> [WORK TASK] Pull out every line of text below word for word, omitting the pictures.

*** Opening of SUPPLIED INFORMATION ***

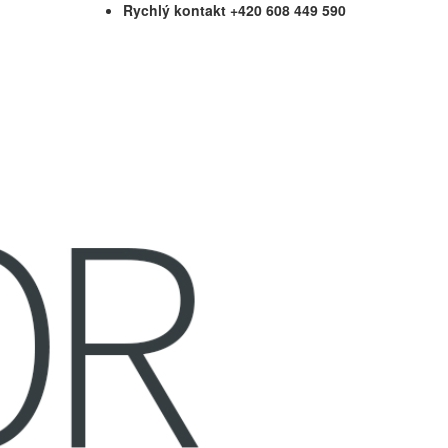
Rychlý kontakt +420 608 449 590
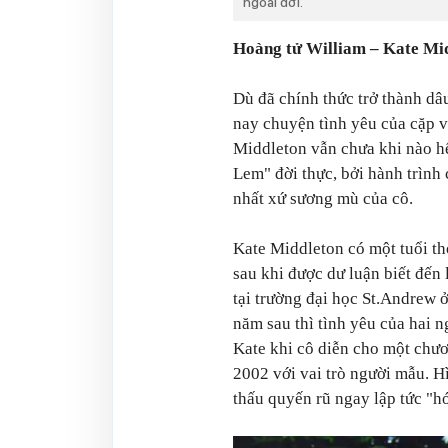
ngoài đời.
Hoàng tử William – Kate Midd
Dù đã chính thức trở thành d
nay chuyện tình yêu của cặp 
Middleton vẫn chưa khi nào hế
Lem" đời thực, bởi hành trình 
nhất xứ sương mù của cô.
Kate Middleton có một tuổi th
sau khi được dư luận biết đến 
tại trường đại học St.Andrew
năm sau thì tình yêu của hai 
Kate khi cô diễn cho một chươ
2002 với vai trò người mẫu. H
thấu quyến rũ ngay lập tức "h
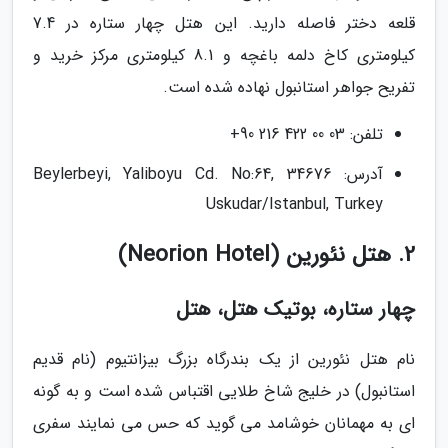
قلعه دختر فاصله دارید. این هتل چهار ستاره در 7.4
کیلومتری کاخ دلمه باغچه و 8.1 کیلومتری مرکز خرید و
تفریح جواهر استانبول نهاده شده است.
تلفن: 03 00 422 216 90+
آدرس: Beylerbeyi, Yaliboyu Cd. No:64, 34676
Uskudar/Istanbul, Turkey
2. هتل نئورین (Neorion Hotel)
چهار ستاره، بوتیک هتل، هتل
نام هتل نئورین از یک بندرگاه بزرگ بیزانتیوم (نام قدیم
استانبول) در خلیج شاخ طلایی اقتباس شده است و به گونه
ای به مهمانان خوشامد می گوید که حس می نمایند سفری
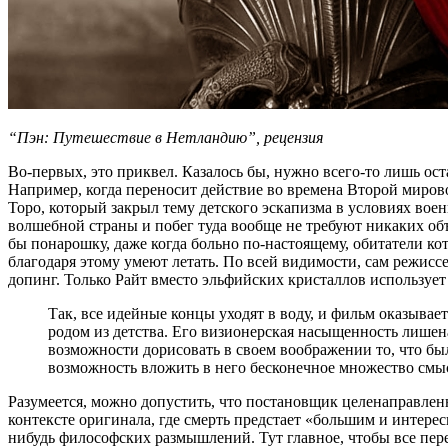
“Пэн: Путешествие в Нетландию”, рецензия
Во-первых, это приквел. Казалось бы, нужно всего-то лишь ост
Например, когда переносит действие во времена Второй миров
Торо, который закрыл тему детского эскапизма в условиях вое
волшебной страны и побег туда вообще не требуют никаких объя
бы понарошку, даже когда больно по-настоящему, обитатели ко
благодаря этому умеют летать. По всей видимости, сам режисс
допинг. Только Райт вместо эльфийских кристаллов использует 
Так, все идейные концы уходят в воду, и фильм оказывае
родом из детства. Его визионерская насыщенность лишена
возможности дорисовать в своем воображении то, что был
возможность вложить в него бесконечное множество смы
Разумеется, можно допустить, что постановщик целенаправленн
контексте оригинала, где смерть предстает «большим и интере
нибудь философских размышлений. Тут главное, чтобы все пер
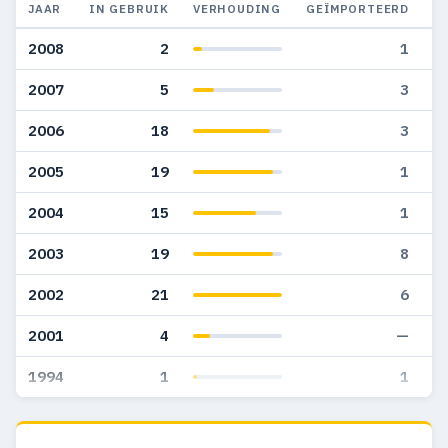
JAAR
IN GEBRUIK
VERHOUDING
GEÏMPORTEERD
G
2008
2
1
2007
5
3
2006
18
3
2005
19
1
2004
15
1
2003
19
8
2002
21
6
2001
4
—
1994
1
1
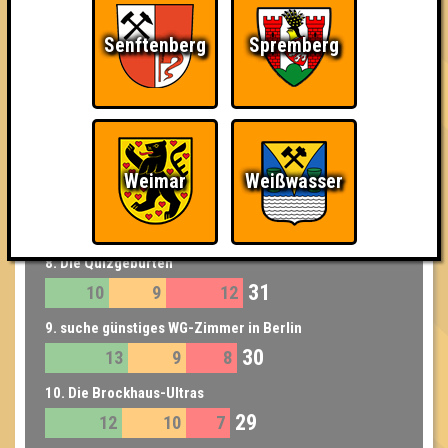
5. We drink and we know things
35
11
9
15
Senftenberg
Spremberg
5. QuizPR/CAS
35
10
12
13
6. Puzzles
34
11
11
12
Weimar
Weißwasser
7. Silke sagt Nein!
32
11
10
11
8. Die Quizgeburten
31
10
9
12
9. suche günstiges WG-Zimmer in Berlin
30
13
9
8
10. Die Brockhaus-Ultras
29
12
10
7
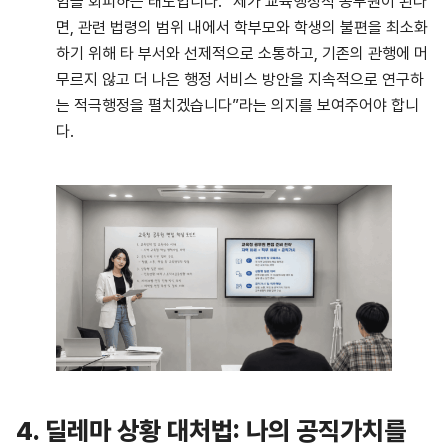
임을 회피하는 태도입니다. “제가 교육행정직 공무원이 된다
면, 관련 법령의 범위 내에서 학부모와 학생의 불편을 최소화
하기 위해 타 부서와 선제적으로 소통하고, 기존의 관행에 머
무르지 않고 더 나은 행정 서비스 방안을 지속적으로 연구하
는 적극행정을 펼치겠습니다”라는 의지를 보여주어야 합니
다.
4.
딜레마 상황 대처법: 나의 공직가치를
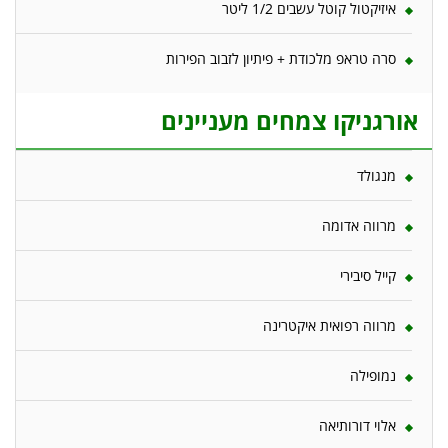
איזיקטול קוטל עשבים 1/2 ליטר
סרה טראפ מלכודת + פיתיון לזבוב הפירות
אורגניקו צמחים מעניינים
מנגולד
מרווה אדומה
קייל סיבירי
מרווה רפואית איקטרינה
נמופילה
אלוי דורותיאה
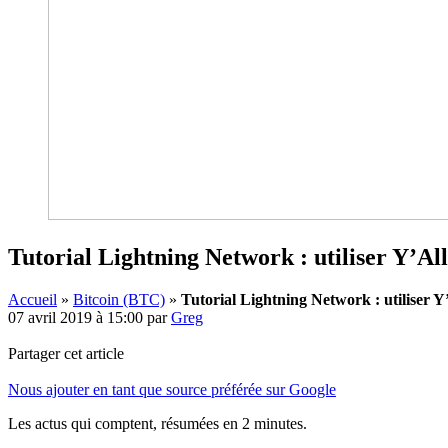
Tutorial Lightning Network : utiliser Y’Al
Accueil
»
Bitcoin (BTC)
»
Tutorial Lightning Network : utiliser Y
07 avril 2019 à 15:00
par
Greg
Partager cet article
Nous ajouter en tant que source préférée sur Google
Les actus qui comptent, résumées
en 2 minutes.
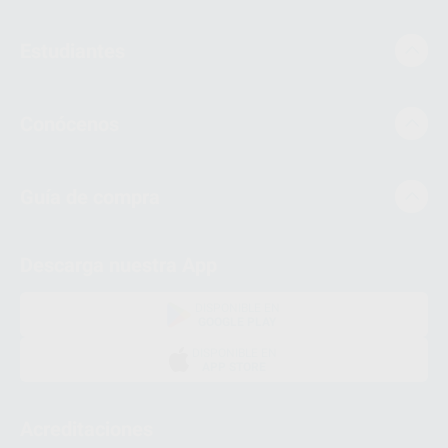
Estudiantes
Conócenos
Guía de compra
Descarga nuestra App
DISPONIBLE EN
GOOGLE PLAY
DISPONIBLE EN
APP STORE
Acreditaciones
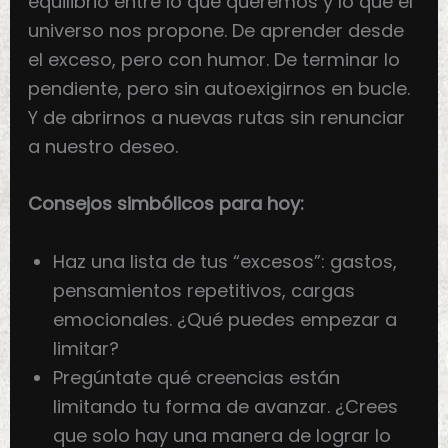
equilibrio entre lo que queremos y lo que el
universo nos propone. De aprender desde
el exceso, pero con humor. De terminar lo
pendiente, pero sin autoexigirnos en bucle.
Y de abrirnos a nuevas rutas sin renunciar
a nuestro deseo.
Consejos simbólicos para hoy:
Haz una lista de tus “excesos”: gastos,
pensamientos repetitivos, cargas
emocionales. ¿Qué puedes empezar a
limitar?
Pregúntate qué creencias están
limitando tu forma de avanzar. ¿Crees
que solo hay una manera de lograr lo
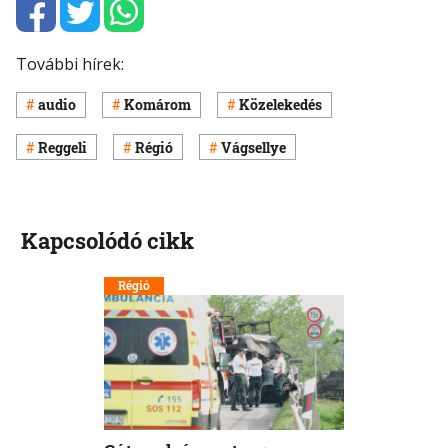
További hírek:
audio
Komárom
Közelekedés
Reggeli
Régió
Vágsellye
Kapcsolódó cikk
Régió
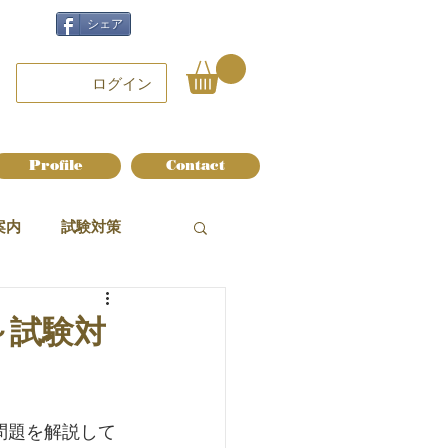
シェア
ログイン
Profile
Contact
案内
試験対策
～試験対
問題を解説して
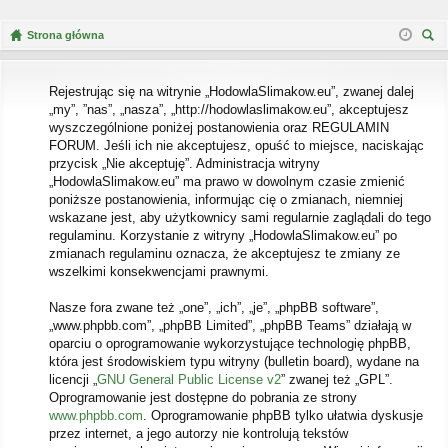
Strona główna
zu
kaj
Rejestrując się na witrynie „HodowlaSlimakow.eu”, zwanej dalej
„my”, ”nas”, „nasza”, „http://hodowlaslimakow.eu”, akceptujesz
wyszczególnione poniżej postanowienia oraz REGULAMIN
FORUM. Jeśli ich nie akceptujesz, opuść to miejsce, naciskając
przycisk „Nie akceptuję”. Administracja witryny
„HodowlaSlimakow.eu” ma prawo w dowolnym czasie zmienić
poniższe postanowienia, informując cię o zmianach, niemniej
wskazane jest, aby użytkownicy sami regularnie zaglądali do tego
regulaminu. Korzystanie z witryny „HodowlaSlimakow.eu” po
zmianach regulaminu oznacza, że akceptujesz te zmiany ze
wszelkimi konsekwencjami prawnymi.
Nasze fora zwane też „one”, „ich”, „je”, „phpBB software”,
„www.phpbb.com”, „phpBB Limited”, „phpBB Teams” działają w
oparciu o oprogramowanie wykorzystujące technologię phpBB,
która jest środowiskiem typu witryny (bulletin board), wydane na
licencji „
GNU General Public License v2
” zwanej też „GPL”.
Oprogramowanie jest dostępne do pobrania ze strony
www.phpbb.com
. Oprogramowanie phpBB tylko ułatwia dyskusje
przez internet, a jego autorzy nie kontrolują tekstów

*** Close of SUPPLIED INFORMATION ***

> [WRITTEN ANSWER]
Rychlý kontakt +420 608 449 590
ngoài đời.
Hoàng tử William – Kate Midd
Dù đã chính thức trở thành d
nay chuyện tình yêu của cặp 
Middleton vẫn chưa khi nào hế
Lem" đời thực, bởi hành trình 
nhất xứ sương mù của cô.
Kate Middleton có một tuổi th
sau khi được dư luận biết đến 
tại trường đại học St.Andrew
năm sau thì tình yêu của hai 
Kate khi cô diễn cho một chươ
2002 với vai trò người mẫu. H
thấu quyến rũ ngay lập tức "h
قلعه دختر فاصله دارید. این هتل چهار ستاره در 7.4
کیلومتری کاخ دلمه باغچه و 8.1 کیلومتری مرکز خرید و
تفریح جواهر استانبول نهاده شده است.
تلفن: 03 00 422 216 90+
آدرس: Beylerbeyi, Yaliboyu Cd. No:64, 34676
Uskudar/Istanbul, Turkey
2. هتل نئورین (Neorion Hotel)
چهار ستاره، بوتیک هتل، هتل
نام هتل نئورین از یک بندرگاه بزرگ بیزانتیوم (نام قدیم
استانبول) در خلیج شاخ طلایی اقتباس شده است و به گونه
ای به مهمانان خوشامد می گوید که حس می نمایند سفری
“Пэн: Путешествие в Нетландию”, рецензия
Во-первых, это приквел. Казалось бы, нужно всего-то лишь ост
Например, когда переносит действие во времена Второй миров
Торо, который закрыл тему детского эскапизма в условиях вое
волшебной страны и побег туда вообще не требуют никаких объя
бы понарошку, даже когда больно по-настоящему, обитатели ко
благодаря этому умеют летать. По всей видимости, сам режисс
допинг. Только Райт вместо эльфийских кристаллов использует 
Так, все идейные концы уходят в воду, и фильм оказывае
родом из детства. Его визионерская насыщенность лишена
возможности дорисовать в своем воображении то, что был
возможность вложить в него бесконечное множество смы
Разумеется, можно допустить, что постановщик целенаправленн
контексте оригинала, где смерть предстает «большим и интере
нибудь философских размышлений. Тут главное, чтобы все пер
JAAR
IN GEBRUIK
VERHOUDING
GEÏMPORTEERD
G
2008
2
1
2007
5
3
2006
18
3
2005
19
1
2004
15
1
2003
19
8
2002
21
6
2001
4
—
1994
1
1
5. We drink and we know things
35
11
9
15
Senftenberg
Spremberg
5. QuizPR/CAS
35
10
12
13
6. Puzzles
34
11
11
12
Weimar
Weißwasser
7. Silke sagt Nein!
32
11
10
11
8. Die Quizgeburten
31
10
9
12
9. suche günstiges WG-Zimmer in Berlin
30
13
9
8
10. Die Brockhaus-Ultras
29
12
10
7
임을 회피하는 태도입니다. “제가 교육행정직 공무원이 된다
면, 관련 법령의 범위 내에서 학부모와 학생의 불편을 최소화
하기 위해 타 부서와 선제적으로 소통하고, 기존의 관행에 머
무르지 않고 더 나은 행정 서비스 방안을 지속적으로 연구하
는 적극행정을 펼치겠습니다”라는 의지를 보여주어야 합니
다.
4.
딜레마 상황 대처법: 나의 공직가치를
איזיקטול קוטל עשבים 1/2 ליטר
סרה טראפ מלכודת + פיתיון לזבוב הפירות
אורגניקו צמחים מעניינים
מנגולד
מרווה אדומה
קייל סיבירי
מרווה רפואית איקטרינה
נמופילה
אלוי דורותיאה
Tutorial Lightning Network : utiliser Y’Al
Accueil
»
Bitcoin (BTC)
»
Tutorial Lightning Network : utiliser Y
07 avril 2019 à 15:00
par
Greg
Partager cet article
Nous ajouter en tant que source préférée sur Google
Les actus qui comptent, résumées
en 2 minutes.
Estudiantes
Conócenos
Guía de compra
Descarga nuestra App
DISPONIBLE EN
GOOGLE PLAY
DISPONIBLE EN
APP STORE
Acreditaciones
equilibrio entre lo que queremos y lo que el
universo nos propone. De aprender desde
el exceso, pero con humor. De terminar lo
pendiente, pero sin autoexigirnos en bucle.
Y de abrirnos a nuevas rutas sin renunciar
a nuestro deseo.
Consejos simbólicos para hoy:
Haz una lista de tus “excesos”: gastos,
pensamientos repetitivos, cargas
emocionales. ¿Qué puedes empezar a
limitar?
Pregúntate qué creencias están
limitando tu forma de avanzar. ¿Crees
que solo hay una manera de lograr lo
További hírek:
audio
Komárom
Közelekedés
Reggeli
Régió
Vágsellye
Kapcsolódó cikk
Régió
シェア
ログイン
Profile
Contact
案内
試験対策
～試験対
問題を解説して
Strona główna
zu
kaj
Rejestrując się na witrynie „HodowlaSlimakow.eu”, zwanej dalej
„my”, ”nas”, „nasza”, „http://hodowlaslimakow.eu”, akceptujesz
wyszczególnione poniżej postanowienia oraz REGULAMIN
FORUM. Jeśli ich nie akceptujesz, opuść to miejsce, naciskając
przycisk „Nie akceptuję”. Administracja witryny
„HodowlaSlimakow.eu” ma prawo w dowolnym czasie zmienić
poniższe postanowienia, informując cię o zmianach, niemniej
wskazane jest, aby użytkownicy sami regularnie zaglądali do tego
regulaminu. Korzystanie z witryny „HodowlaSlimakow.eu” po
zmianach regulaminu oznacza, że akceptujesz te zmiany ze
wszelkimi konsekwencjami prawnymi.
Nasze fora zwane też „one”, „ich”, „je”, „phpBB software”,
„www.phpbb.com”, „phpBB Limited”, „phpBB Teams” działają w
oparciu o oprogramowanie wykorzystujące technologię phpBB,
która jest środowiskiem typu witryny (bulletin board), wydane na
licencji „
GNU General Public License v2
” zwanej też „GPL”.
Oprogramowanie jest dostępne do pobrania ze strony
www.phpbb.com
. Oprogramowanie phpBB tylko ułatwia dyskusje
przez internet, a jego autorzy nie kontrolują tekstów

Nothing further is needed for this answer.